Die meisten werden wohl von den Grünen kommen, Pilz selbst sieht sich als Angebot für die Grün-Wähler, die sich in letzter Zeit von seiner Ex-Partei verabschiedet haben. Aber auch Protest/FPÖ-Wähler und Weißwähler hat er im Fokus - und steckt sein Wahlziel hoch: Auch Pilz strebt die Zweistelligkeit an. Sein Programm sind seine KandidatInnen. Für Aufregung sorgte Pilz noch kurz für den Wahl mit seinem Sager der „Silberstein-freien“ Republik.

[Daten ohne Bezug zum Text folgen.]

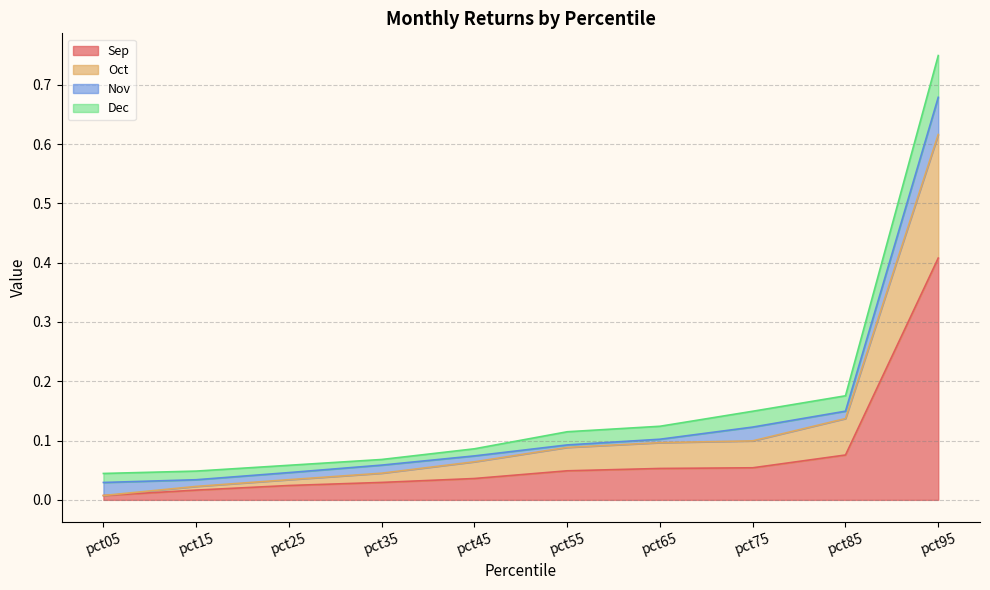

Which category has the highest value in the Sep series?

pct95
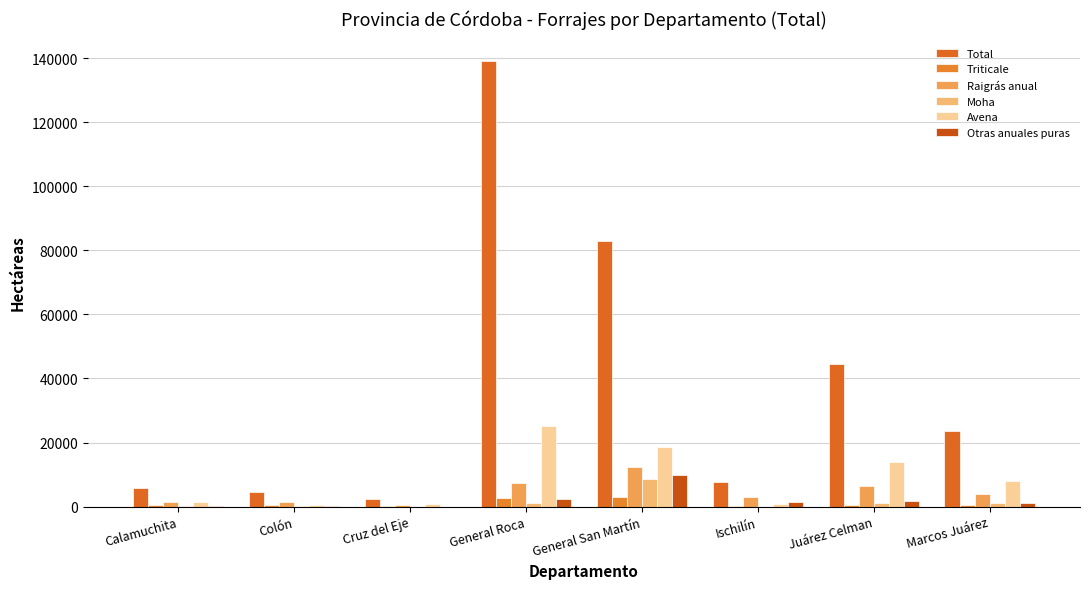

What is the maximum value shown in the chart?

139244.1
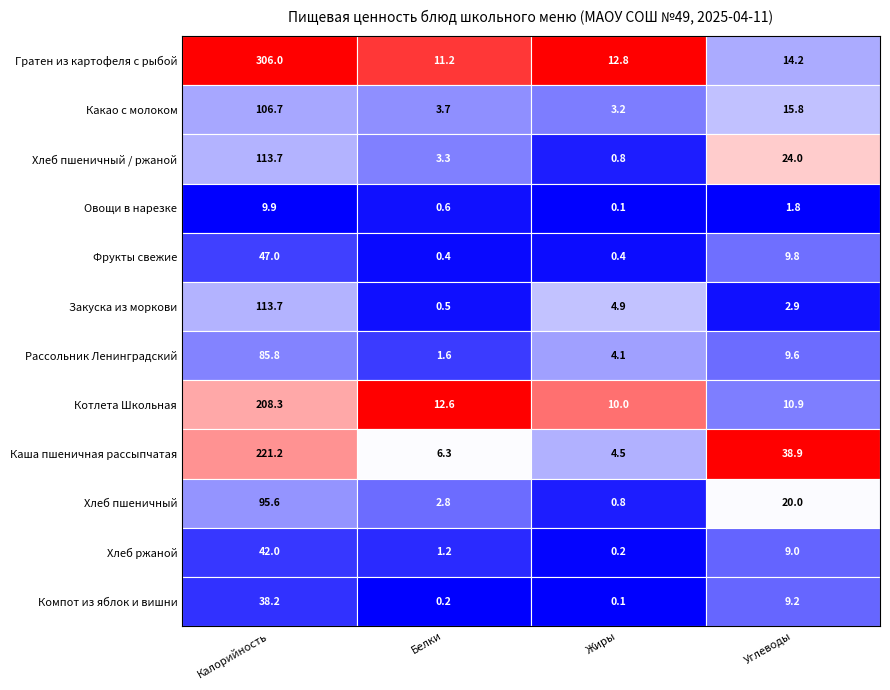

How many data points in Хлеб пшеничный / ржаной are less than 24?

2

Keine Chance auf Einzug ins Parlament

Vier weitere Parteien werden österreichweit am Stimmzettel stehen: Die von Ex-Team Stronach-Abgeordneten unterstützen "Weißen", die Freie Liste Österreich des Ex-FPÖ-Politikers Karl Schnell, die Liste GILT des Kabarettisten Roland Düringer - und auch heuer wieder die KPÖ. Sie haben laut Umfragen keine Chance auf den Einzug ins Parlament. Zwischen einem und vier Prozent werden in den veröffentlichten Umfragen für alle "sonstigen" Parteien gemeinsam ausgewiesen. Keine Chance auf den Einzug ins Parlament haben auch die sechs Parteien, die nur in einzelnen Bundesländern antreten: Die Sozialistische LinksPartei SLP in Wien und Oberösterreich, in Wien dazu noch "Für Österreich, Zuwanderungsstopp, Grenzschutz, Neutralität, EU-Austritt" (EUAUS) sowie "Obdachlose in der Politik" (ODP) und in Vorarlberg die Christliche Partei (CPÖ), die Männerpartei (M) und die Neue Bewegung für die Zukunft (NBZ).